One Year Later, Cybersecurity Lessons For Pros

The world of cybersecurity changed for good on Dec. 13, 2020.

On that day, incident response firm FireEye Mandiant released the first of several security research reports detailing how a nation-state threat group initially targeted IT software firm SolarWinds as part of a sophisticated supply chain attack. The goal, the analysis noted, was to compromise the company’s infrastructure and create a Trojanized software update for the company’s Orion network monitoring product. This malicious update contained a backdoor, dubbed Sunburst.

Initially, about 18,000 Orion customers downloaded the software update, which installed the Sunburst code within their networks. From there, the group behind the attack deployed other malware variants and eventually focused their main efforts on about 100 prominent private firms as well as nine U.S. government agencies, including the Departments of Homeland Security, State, Energy, Commerce and Justice. Investigators later suspected that the attack was likely a cyberespionage campaign designed to steal emails and other sensitive communication data.

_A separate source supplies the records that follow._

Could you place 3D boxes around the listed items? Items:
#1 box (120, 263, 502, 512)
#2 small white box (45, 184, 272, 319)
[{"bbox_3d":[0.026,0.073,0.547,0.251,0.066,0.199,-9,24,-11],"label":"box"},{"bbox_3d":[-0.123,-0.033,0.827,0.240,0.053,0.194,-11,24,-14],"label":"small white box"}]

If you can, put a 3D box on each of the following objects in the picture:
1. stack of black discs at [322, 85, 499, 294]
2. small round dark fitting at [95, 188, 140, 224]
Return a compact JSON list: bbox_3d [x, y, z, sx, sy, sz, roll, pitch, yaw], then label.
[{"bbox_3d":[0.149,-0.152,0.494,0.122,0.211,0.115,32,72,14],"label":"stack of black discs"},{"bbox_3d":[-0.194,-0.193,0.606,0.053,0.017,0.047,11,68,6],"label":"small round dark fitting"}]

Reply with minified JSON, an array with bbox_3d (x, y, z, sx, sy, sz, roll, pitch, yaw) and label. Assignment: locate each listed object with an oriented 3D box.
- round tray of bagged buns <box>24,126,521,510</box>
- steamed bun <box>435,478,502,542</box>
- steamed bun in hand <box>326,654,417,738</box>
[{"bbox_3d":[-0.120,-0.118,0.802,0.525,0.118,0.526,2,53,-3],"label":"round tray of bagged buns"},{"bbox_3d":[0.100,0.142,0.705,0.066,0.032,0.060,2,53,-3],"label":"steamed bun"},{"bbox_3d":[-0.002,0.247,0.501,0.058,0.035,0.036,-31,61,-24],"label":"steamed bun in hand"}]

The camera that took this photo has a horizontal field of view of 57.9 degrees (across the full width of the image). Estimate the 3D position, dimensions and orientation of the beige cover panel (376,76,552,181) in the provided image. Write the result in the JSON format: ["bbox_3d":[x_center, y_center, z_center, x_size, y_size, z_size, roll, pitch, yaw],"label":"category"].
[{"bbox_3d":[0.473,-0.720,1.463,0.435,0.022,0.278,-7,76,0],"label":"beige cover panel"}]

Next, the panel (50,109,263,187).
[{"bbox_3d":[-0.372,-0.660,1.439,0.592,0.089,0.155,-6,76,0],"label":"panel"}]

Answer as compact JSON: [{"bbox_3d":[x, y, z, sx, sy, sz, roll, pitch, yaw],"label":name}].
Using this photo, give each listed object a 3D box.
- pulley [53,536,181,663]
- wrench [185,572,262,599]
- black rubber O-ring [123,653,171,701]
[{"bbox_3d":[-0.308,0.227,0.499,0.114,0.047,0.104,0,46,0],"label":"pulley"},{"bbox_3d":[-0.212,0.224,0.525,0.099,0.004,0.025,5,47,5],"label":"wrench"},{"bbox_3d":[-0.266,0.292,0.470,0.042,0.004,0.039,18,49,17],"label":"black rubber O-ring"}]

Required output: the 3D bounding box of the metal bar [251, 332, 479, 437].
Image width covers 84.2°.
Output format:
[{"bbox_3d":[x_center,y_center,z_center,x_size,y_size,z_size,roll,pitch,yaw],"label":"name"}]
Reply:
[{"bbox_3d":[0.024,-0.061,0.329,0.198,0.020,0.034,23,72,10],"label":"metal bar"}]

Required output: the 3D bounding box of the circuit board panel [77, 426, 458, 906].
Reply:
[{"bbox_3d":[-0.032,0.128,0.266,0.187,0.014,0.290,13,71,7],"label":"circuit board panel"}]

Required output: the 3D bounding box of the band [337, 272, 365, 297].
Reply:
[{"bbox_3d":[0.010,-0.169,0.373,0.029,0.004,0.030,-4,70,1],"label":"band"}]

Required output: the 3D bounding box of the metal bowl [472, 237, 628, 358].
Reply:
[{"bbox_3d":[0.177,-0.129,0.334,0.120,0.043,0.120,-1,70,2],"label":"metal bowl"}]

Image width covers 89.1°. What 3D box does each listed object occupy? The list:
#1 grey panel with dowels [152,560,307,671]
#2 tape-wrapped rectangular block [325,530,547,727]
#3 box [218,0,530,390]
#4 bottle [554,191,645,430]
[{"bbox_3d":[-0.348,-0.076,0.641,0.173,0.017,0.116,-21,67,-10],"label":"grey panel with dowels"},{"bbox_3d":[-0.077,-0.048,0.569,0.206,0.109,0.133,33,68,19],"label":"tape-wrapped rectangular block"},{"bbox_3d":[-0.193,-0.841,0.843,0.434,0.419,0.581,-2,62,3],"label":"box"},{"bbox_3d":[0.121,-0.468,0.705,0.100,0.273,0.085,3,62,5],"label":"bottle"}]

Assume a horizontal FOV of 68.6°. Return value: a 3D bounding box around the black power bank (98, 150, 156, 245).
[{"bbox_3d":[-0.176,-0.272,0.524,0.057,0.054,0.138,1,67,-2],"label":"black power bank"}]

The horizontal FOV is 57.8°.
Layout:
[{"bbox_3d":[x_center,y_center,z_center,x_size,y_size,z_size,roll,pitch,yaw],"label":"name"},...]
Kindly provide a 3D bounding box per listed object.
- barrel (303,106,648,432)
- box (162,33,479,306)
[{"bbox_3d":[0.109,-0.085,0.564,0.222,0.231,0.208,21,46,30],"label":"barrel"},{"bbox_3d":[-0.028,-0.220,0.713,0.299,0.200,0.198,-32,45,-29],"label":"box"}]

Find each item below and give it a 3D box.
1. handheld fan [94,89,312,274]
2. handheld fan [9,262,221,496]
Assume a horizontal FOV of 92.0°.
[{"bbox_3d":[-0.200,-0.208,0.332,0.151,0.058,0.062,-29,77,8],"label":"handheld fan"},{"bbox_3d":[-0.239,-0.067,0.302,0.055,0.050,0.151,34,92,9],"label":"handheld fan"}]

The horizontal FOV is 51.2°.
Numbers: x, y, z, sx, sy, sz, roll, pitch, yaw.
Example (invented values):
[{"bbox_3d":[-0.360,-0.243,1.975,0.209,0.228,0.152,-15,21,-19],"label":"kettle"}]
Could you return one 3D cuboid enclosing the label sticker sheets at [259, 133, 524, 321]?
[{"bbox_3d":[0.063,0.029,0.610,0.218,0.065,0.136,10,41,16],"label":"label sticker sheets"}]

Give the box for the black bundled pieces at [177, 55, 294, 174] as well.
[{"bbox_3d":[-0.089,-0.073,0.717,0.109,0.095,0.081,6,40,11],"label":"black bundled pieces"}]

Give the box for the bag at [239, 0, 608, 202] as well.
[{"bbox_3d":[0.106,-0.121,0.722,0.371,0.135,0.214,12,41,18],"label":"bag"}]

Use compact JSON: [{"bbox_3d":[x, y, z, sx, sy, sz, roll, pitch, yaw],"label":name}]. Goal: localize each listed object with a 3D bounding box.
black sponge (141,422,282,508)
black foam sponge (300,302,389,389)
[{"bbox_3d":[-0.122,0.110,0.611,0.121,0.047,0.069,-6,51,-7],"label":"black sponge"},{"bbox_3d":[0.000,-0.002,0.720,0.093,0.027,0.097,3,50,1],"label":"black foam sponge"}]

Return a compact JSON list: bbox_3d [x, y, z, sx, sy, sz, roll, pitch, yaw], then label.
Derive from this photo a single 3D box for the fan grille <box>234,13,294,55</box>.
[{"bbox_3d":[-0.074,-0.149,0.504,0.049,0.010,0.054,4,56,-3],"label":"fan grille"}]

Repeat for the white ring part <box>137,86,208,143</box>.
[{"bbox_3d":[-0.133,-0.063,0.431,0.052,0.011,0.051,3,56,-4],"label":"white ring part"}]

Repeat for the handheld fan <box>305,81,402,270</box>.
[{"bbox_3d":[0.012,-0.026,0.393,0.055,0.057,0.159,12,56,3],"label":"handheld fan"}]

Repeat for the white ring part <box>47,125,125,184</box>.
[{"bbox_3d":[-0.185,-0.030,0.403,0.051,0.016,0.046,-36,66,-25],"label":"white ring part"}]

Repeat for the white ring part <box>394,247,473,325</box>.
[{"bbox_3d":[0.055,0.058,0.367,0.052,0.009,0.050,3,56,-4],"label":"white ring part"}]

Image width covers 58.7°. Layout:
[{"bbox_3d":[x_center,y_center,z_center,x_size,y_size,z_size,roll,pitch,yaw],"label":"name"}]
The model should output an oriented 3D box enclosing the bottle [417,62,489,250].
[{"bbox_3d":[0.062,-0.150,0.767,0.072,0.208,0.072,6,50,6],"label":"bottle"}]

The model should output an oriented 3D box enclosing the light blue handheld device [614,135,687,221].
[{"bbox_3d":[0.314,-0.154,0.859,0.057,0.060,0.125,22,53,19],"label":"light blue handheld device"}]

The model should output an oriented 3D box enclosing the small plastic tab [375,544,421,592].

The attack itself appears to have started sometime in early 2020 (although the planning and initial execution might have begun in 2019) and might have continued if FireEye hadn’t discovered it was also a victim and then alerted federal authorities before making the public announcement.

The incident rocketed cybersecurity up the list of priorities for the incoming Biden administration. Later in the year, the White House would publish an executive order outlining dozens of new measures that federal departments would need to adapt to improve their security posture, including how these agencies buy and evaluate third-party software.

The Biden administration also placed blame for the attack on the Russian government, specifically a threat group working within that country’s Foreign Intelligence Service, or SVR, and named by various security researchers as APT29, Cozy Bear and Nobelium. As part of the attribution, the U.S. Treasury Departmentannounced sanctions against several Russia-based individuals and organizations in April.